Innovation minister Kim Carr said the Government would establish a new book industry strategy group "to help Australia's $1.5 billion book industry meet the challenges of increased online book sales and grasp the opportunities presented by the emerging e-book market."
"I want to see book printers, publishers, distributors and retailers together in one room collaborating with each other and taking responsibility for transforming their industry in a way that ensures its future sustainability," Carr said.
"I am giving this strategy group a very clear mandate - I don't just want a report, I want a way forward."
Carr said the group would develop strategies to address "the key issues of supply chain integration and developing viable business models for the digital age."
He said the group would operate "according to precise terms of reference and is expected to report back within twelve months."
The move came just months after the Government effectively handed book publishers a lifeline by not relaxing parallel importation restrictions on books, despite a Productivity Commission recommendation.
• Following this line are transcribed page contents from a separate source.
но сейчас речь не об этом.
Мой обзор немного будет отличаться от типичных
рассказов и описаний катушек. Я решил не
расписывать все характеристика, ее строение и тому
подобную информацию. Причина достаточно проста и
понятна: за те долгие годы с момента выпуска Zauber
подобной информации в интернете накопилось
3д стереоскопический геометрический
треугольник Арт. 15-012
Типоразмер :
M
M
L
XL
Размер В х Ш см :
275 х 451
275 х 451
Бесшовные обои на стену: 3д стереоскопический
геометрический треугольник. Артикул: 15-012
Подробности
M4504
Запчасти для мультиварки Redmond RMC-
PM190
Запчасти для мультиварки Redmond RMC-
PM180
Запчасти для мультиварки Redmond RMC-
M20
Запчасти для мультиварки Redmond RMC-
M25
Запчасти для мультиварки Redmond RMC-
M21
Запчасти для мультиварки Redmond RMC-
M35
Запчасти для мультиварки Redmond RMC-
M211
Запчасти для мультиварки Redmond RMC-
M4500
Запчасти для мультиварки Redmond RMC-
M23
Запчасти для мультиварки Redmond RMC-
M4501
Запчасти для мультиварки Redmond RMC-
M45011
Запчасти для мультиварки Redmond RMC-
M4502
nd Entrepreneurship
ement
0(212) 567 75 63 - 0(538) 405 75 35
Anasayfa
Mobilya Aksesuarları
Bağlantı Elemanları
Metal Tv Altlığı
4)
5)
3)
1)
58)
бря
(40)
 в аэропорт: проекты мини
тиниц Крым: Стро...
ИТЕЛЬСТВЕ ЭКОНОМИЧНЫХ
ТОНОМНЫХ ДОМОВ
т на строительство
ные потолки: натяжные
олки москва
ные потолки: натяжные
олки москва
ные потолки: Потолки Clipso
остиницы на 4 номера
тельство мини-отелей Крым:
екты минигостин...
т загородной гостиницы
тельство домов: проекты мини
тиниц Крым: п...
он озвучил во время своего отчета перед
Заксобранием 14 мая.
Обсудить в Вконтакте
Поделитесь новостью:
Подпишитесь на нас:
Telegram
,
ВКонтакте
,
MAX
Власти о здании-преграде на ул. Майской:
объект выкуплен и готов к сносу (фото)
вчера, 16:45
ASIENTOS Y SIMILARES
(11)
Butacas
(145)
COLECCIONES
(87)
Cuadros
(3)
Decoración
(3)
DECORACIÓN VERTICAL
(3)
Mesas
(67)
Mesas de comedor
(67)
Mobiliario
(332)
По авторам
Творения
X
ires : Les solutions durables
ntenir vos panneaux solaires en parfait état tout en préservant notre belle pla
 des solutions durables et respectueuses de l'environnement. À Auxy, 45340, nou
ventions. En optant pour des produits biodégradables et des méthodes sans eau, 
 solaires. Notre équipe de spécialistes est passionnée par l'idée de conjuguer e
At the time of the surprise announcement, the Government said that the Australian book printing and publishing industries would "need to respond to the increasing competition from imports without relying on additional government assistance."
In handing down its decision, the Government "judged that changing the regulations governing book imports is unlikely to have any material effect on the availability of books in Australia.
"If books cannot be made available in a timely fashion and at a competitive price, customers will opt for online sales and e-books," it said.